O líder da bancada laranja, Hugo Soares, anunciou que o partido entregou um projeto que reduz as taxas em 0,5 pontos, mas baixa menos o imposto do 6.º escalão para não violar a norma-travão.

O grupo parlamentar do PSD comprometeu-se a reduzir ainda mais as taxas dos 3.º e 4.º escalões do IRS, isto é, de quem recebe entre 1.100 e 1.800 euros mensais, de forma a “igualar a proposta do Chega e do PS”, anunciou esta quarta-feira o líder da bancada social-democrata, Hugo Soares, durante o debate quinzenal, depois de ter sido desafiado pelo líder do Chega, André Ventura.

A proposta do Governo prevê uma diminuição da taxa do 3.º escalão, entre 11.623 e 16.472 rendimentos brutos anuais, em 0,5 pontos percentuais (p.p.), de 23% para 22,50%. Ora o projeto do PSD visa baixar mais 0,5 p.p. para 22%.

No 4º escalão, entre 16.472 e 21.750 euros anuais, o Executivo pretendia diminuir a taxa em 0,5 p.p., de 26% par 25,50%. Os sociais-democratas propõem agora recuar o imposto mais 0,5 p.p. para 25%. Desta feita, o grupo parlamentar equipara a proposta do PS e do Chega.

Como contrapartida, e para “não violar a norma-travão”, o PSD foi “ao encontro do PS e aproximou-se do 6.º escalão”, baixando menos a taxa deste intervalo de rendimentos, revelou ainda Hugo Soares. Isto significa que a taxa deste patamar de retribuições, entre 28.500 e 35.500 euros brutos anuais ou de entre 2.200 e 3.100 euros mensais, em vez de baixar 3 p.p., de 37% para 34%, deverá ter uma redução menor, de 1 p.p., para 36%, em linha com o que propõe o PS.

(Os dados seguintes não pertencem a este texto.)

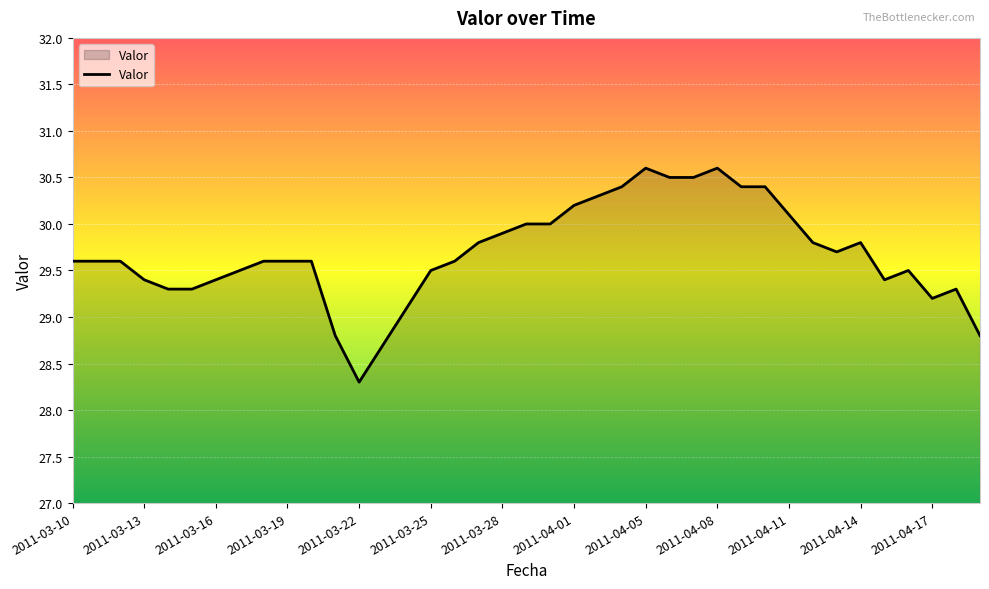

What is the maximum value shown in the chart?

30.6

“Não há razões para dizer que não negociámos. Desta vez vamos ver se o Chega se chega mais ao PS ou se o PS vai dar colo ao Chega”, atirou o líder da bancada laranja. No final de debate quinzenal, o primeiro-ministro deu respaldo às palavras de Hugo Soares, afirmando que, durante a discussão, na especialidade, das várias propostas de alteração do IRS, “será a ocasião para ver se o Chega e o PS têm ou não predisposição para o diálogo político”.

“Reclamar diálogo do Governo tem de ter o reverso da medalha. Vamos aguardar com expectativa para ver se quem não rejeitou o programa do Governo se quer dar ao Governo as condições para executar a nossa política”, atirou Luís Montenegro, referindo-se quer ao Chega quer ao PS. O primeiro votou contra as duas moções de rejeição, apresentadas por PCP e BE, e o segundo absteve-se.